*TASK ITEM*:
Read the data, and whenever a line holds the word "request", report that line.

····················

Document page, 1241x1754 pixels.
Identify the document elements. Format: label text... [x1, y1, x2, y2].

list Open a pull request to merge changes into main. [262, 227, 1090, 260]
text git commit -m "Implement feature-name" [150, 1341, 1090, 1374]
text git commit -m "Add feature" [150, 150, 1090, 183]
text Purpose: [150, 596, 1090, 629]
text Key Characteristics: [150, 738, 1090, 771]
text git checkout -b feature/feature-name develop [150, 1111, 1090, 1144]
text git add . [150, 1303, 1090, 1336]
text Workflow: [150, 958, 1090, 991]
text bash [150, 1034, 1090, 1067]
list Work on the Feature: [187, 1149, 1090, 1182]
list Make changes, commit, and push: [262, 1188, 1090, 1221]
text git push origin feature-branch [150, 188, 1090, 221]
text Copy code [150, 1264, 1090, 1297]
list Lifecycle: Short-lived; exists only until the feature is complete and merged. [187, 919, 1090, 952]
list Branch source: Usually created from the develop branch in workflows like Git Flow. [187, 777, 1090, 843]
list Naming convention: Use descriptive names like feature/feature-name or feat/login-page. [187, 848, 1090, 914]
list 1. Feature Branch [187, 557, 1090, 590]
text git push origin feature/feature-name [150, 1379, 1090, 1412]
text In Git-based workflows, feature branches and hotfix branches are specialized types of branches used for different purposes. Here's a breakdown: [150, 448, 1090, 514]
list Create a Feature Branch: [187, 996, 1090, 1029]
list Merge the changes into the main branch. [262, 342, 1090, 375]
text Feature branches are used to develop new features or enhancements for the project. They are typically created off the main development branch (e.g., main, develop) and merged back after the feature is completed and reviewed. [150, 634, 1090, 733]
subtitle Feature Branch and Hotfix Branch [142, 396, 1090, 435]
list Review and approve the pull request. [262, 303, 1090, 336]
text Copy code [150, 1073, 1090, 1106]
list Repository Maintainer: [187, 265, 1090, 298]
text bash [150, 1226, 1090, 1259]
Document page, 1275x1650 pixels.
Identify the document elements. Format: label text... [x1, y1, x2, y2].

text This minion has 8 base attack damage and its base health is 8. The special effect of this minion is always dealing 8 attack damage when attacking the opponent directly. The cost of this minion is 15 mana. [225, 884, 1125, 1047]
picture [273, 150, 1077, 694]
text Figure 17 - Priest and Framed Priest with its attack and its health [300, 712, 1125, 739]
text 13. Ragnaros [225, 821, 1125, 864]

····················

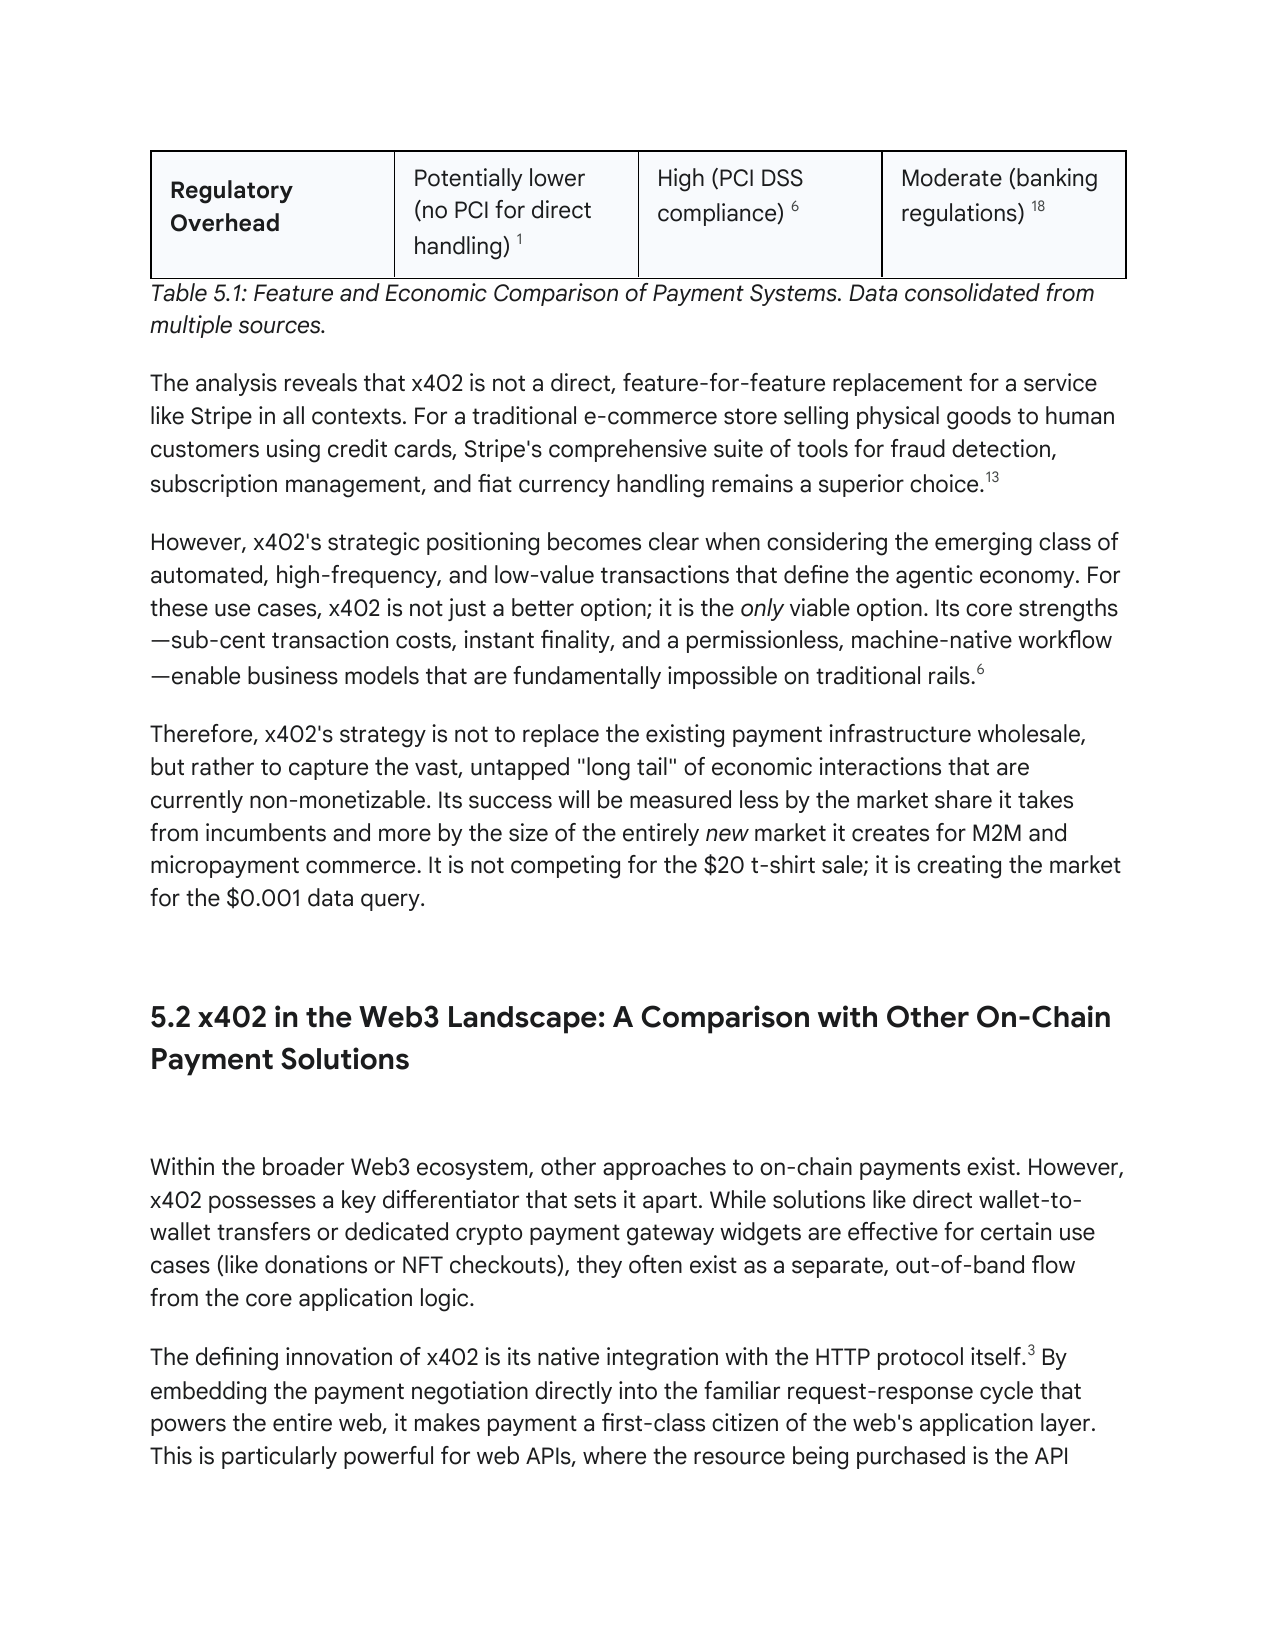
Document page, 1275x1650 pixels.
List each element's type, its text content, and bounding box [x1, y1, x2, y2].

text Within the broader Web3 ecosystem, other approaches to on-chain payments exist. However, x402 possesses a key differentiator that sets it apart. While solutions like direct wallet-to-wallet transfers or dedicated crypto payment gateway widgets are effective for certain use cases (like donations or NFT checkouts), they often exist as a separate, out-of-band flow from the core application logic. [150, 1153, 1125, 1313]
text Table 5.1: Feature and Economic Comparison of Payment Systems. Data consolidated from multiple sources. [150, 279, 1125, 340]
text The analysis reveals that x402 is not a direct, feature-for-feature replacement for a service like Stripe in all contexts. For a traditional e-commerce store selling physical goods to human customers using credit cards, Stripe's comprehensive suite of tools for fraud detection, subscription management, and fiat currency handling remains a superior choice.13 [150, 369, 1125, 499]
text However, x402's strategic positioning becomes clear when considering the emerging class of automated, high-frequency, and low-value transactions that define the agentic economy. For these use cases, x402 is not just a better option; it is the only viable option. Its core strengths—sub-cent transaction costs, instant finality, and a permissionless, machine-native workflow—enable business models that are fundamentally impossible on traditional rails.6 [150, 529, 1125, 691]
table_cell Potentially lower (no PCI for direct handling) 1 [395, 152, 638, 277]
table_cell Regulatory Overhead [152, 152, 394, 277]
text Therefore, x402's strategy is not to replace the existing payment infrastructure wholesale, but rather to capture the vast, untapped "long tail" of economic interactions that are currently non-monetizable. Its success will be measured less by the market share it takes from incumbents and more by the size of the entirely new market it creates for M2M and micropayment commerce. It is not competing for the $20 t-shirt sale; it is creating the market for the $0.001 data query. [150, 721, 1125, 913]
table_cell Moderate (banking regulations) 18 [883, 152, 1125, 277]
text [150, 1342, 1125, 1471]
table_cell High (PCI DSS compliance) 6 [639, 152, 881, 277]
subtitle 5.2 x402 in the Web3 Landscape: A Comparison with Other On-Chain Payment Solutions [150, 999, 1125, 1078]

····················

*TASK ANSWER*:
list Open a pull request to merge changes into main. [262, 227, 1090, 260]
list Review and approve the pull request. [262, 303, 1090, 336]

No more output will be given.